Every hole must be in a new and different place from those of last year and the years before. The old ones had grown over like scars on a vaccination. Marly could find on each tree, especially on the biggest ones, where holes had been made for years and years. But Mr. Chris said this never seemed to harm a tree at all. "No more than those little scars you've got from tumbling around when you were little," he said.
The sap was coming so fast that before they got the buckets on the spiles were dripping. At once, into the empty tin pails, the sap began to go plop! plop! plop!
"They'll be full by morning at this rate," Fritz said. "Chris, you don't think it'll freeze?"
"No, this is a prize first run. I can smell it!"
It was fun to walk along behind them and listen to the sugar-talk.
"It's wonderful, an early run like this. It has to be about 40° to bring it up. There've been years when we didn't even open the bush, but not this year, thank goodness, the way we need the cash ... I've known it to stay on cold and stay on cold until it was time to plant the oats." Mr. Chris's voice boomed out among the trees as he talked to Daddy and Mother. "After we start planting, there's no time for sugaring. You plant oats early and you get oats; you plant 'em late and you get nothing but chaff."
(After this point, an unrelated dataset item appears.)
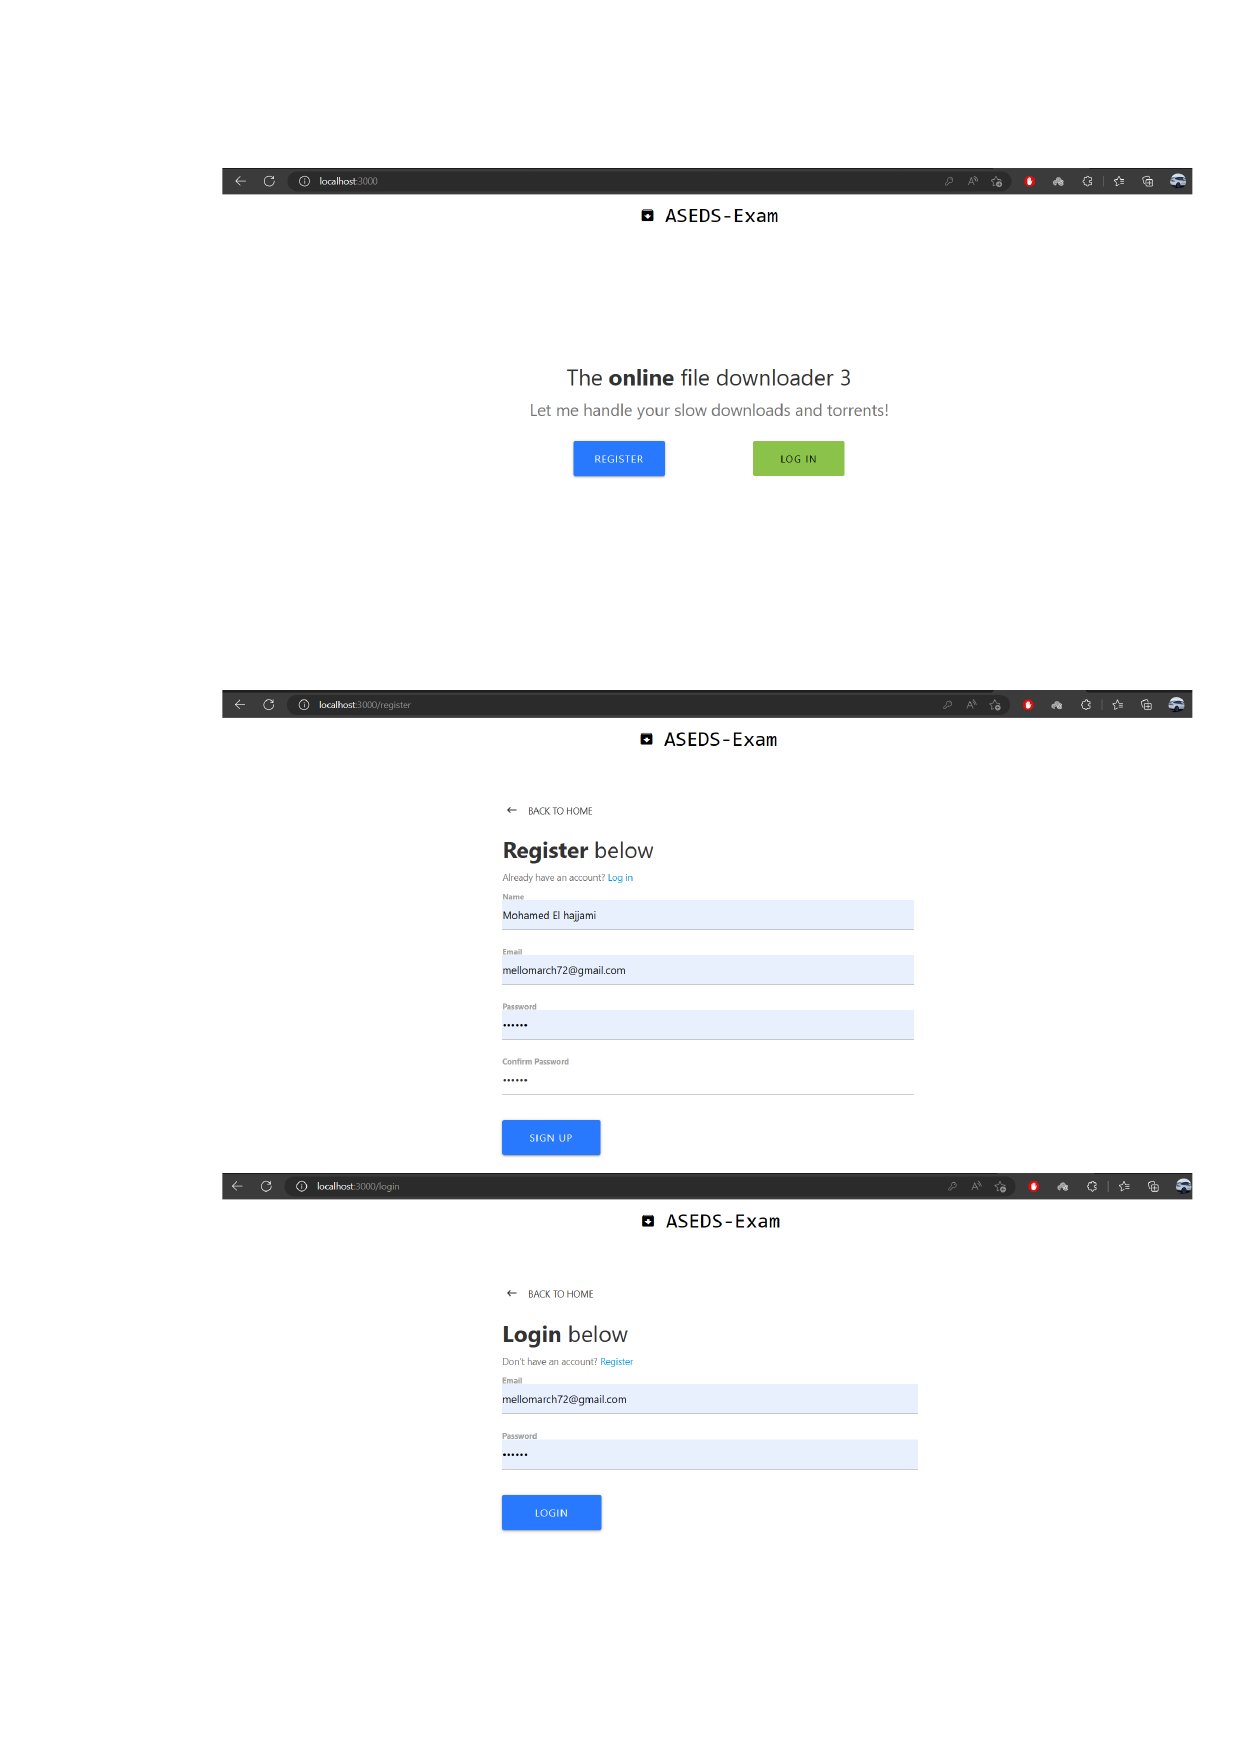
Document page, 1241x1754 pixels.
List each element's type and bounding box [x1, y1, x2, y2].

This was the way Marly liked Mr. Chris best. Unless it was when he put wood on the fire and sat down and talked while it burned, and the steam began rising in white clouds once more under the little roof. Unless it was when he got that watchful look on his face as he lifted syrup from the last pan into his wooden paddle—and let—it—slowly—drip—to—see—whether—it—was—thick—enough. When he did that, Marly knew she would hold her breath.